MoMA — the Museum of Modern Art, founded in 1929 on West 53rd Street — began actively acquiring and championing American abstraction. Then, in 1951, a group of Abstract Expressionists organized the “Ninth Street Show,” an exhibition in a Greenwich Village storefront. More than sixty artists participated. It became one of the most consequential exhibitions in American art history — proof that what was happening here wasn’t a regional curiosity. It was the new center of the art world.
By the early 1960s, the shift was complete. Paris still mattered. But the center of gravity had moved — decisively, permanently — to New York City.
What the City Kept
The Cedar Tavern closed in 2006. The building still stands on University Place, though it houses something else now. There’s no plaque. No memorial. That’s very New York.
But walk through Greenwich Village on a quiet morning and you can still feel the architecture of that era. Storefronts where studios once sat above hardware stores and laundries. Streets where painters and poets walked the same blocks for decades, arguing about everything, paying almost nothing in rent.

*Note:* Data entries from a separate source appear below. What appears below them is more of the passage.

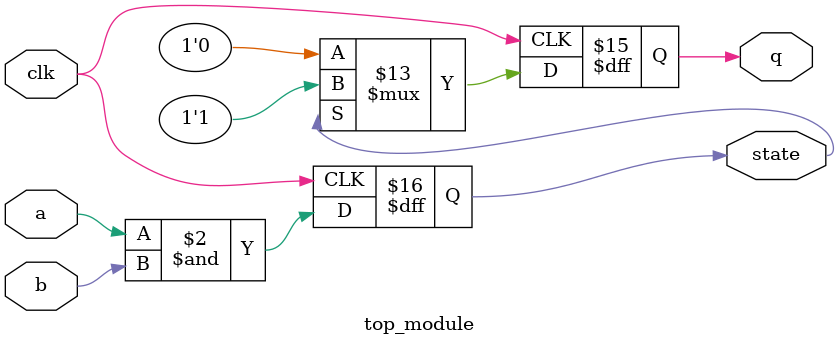
<source format=sv>
module top_module (
	input clk,
	input a,
	input b,
	output q,
	output state
);

reg q;
reg state;

always @(posedge clk) begin
	state <= a & b;
	if (state == 2'b00) begin
		q <= 1'b0;
	end else if (state == 2'b01) begin
		q <= 1'b1;
	end else if (state == 2'b10) begin
		q <= 1'b0;
	end else begin
		q <= 1'b1;
	end
end
endmodule

</source>
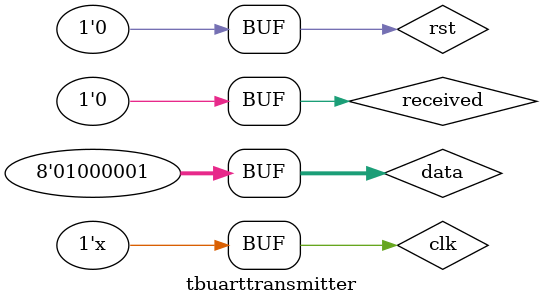
<source format=v>
module tbuarttransmitter;

        reg clk;
        reg rst;
        reg received;
        reg [7:0] data; 
        
        wire tx;
        wire transmitting;
        wire transmitted;
        wire [7:0] data_received;
        wire baud_tickt;
        wire [15:0] counter;
        wire [3:0] countt;
        
        Uart_transmitter mod1(clk,rst,received,data,tx,transmitting,transmitted,
                                data_received,countt,baud_tickt,counter);
        
        always #5 clk <= ~clk;
        
        initial begin
                clk=0;rst=1;received=0;
                #2 rst=0;
                data=8'h42;
                
                #3 received=1;
                
                #130125 received =0;
                
                #5 data=8'h41;
                #10 received =1;
                #130125 received =0;
                
                
        end
        
endmodule
                
</source>
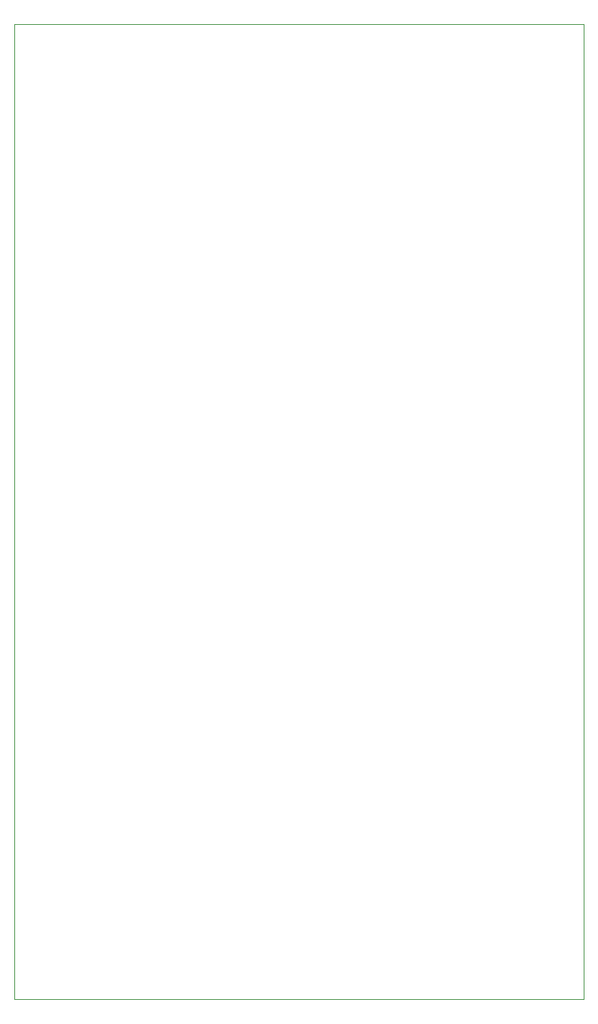
<source format=gbr>
%TF.GenerationSoftware,KiCad,Pcbnew,9.0.6*%
%TF.CreationDate,2025-11-24T16:31:49-05:00*%
%TF.ProjectId,EPD_HUB_ESP32,4550445f-4855-4425-9f45-535033322e6b,rev?*%
%TF.SameCoordinates,Original*%
%TF.FileFunction,Profile,NP*%
%FSLAX46Y46*%
G04 Gerber Fmt 4.6, Leading zero omitted, Abs format (unit mm)*
G04 Created by KiCad (PCBNEW 9.0.6) date 2025-11-24 16:31:49*
%MOMM*%
%LPD*%
G01*
G04 APERTURE LIST*
%TA.AperFunction,Profile*%
%ADD10C,0.050000*%
%TD*%
G04 APERTURE END LIST*
D10*
X107438840Y-43000000D02*
X171438840Y-43000000D01*
X171438840Y-152500000D01*
X107438840Y-152500000D01*
X107438840Y-43000000D01*
M02*

</source>
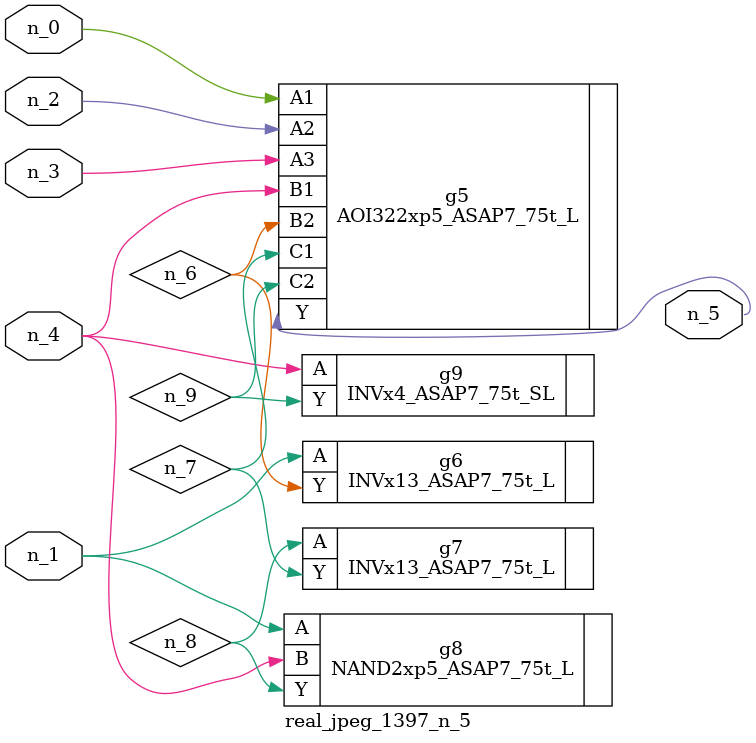
<source format=v>
module real_jpeg_1397_n_5 (n_4, n_0, n_1, n_2, n_3, n_5);

input n_4;
input n_0;
input n_1;
input n_2;
input n_3;

output n_5;

wire n_8;
wire n_6;
wire n_7;
wire n_9;

AOI322xp5_ASAP7_75t_L g5 ( 
.A1(n_0),
.A2(n_2),
.A3(n_3),
.B1(n_4),
.B2(n_6),
.C1(n_7),
.C2(n_9),
.Y(n_5)
);

INVx13_ASAP7_75t_L g6 ( 
.A(n_1),
.Y(n_6)
);

NAND2xp5_ASAP7_75t_L g8 ( 
.A(n_1),
.B(n_4),
.Y(n_8)
);

INVx4_ASAP7_75t_SL g9 ( 
.A(n_4),
.Y(n_9)
);

INVx13_ASAP7_75t_L g7 ( 
.A(n_8),
.Y(n_7)
);


endmodule
</source>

Pollock’s “One: Number 31, 1950” hangs at MoMA, enormous and electric, demanding your full attention. The Whitney Museum of American Art traces the full arc of what was started here. And the legacy runs through SoHo, the East Village, Chelsea — every gallery district New York has produced since grew from the seed planted by this particular group of painters in this particular decade.
New York didn’t take the art world from Paris by planning to. It did it the New York way: by ignoring the existing rules entirely and making something the world had never seen before.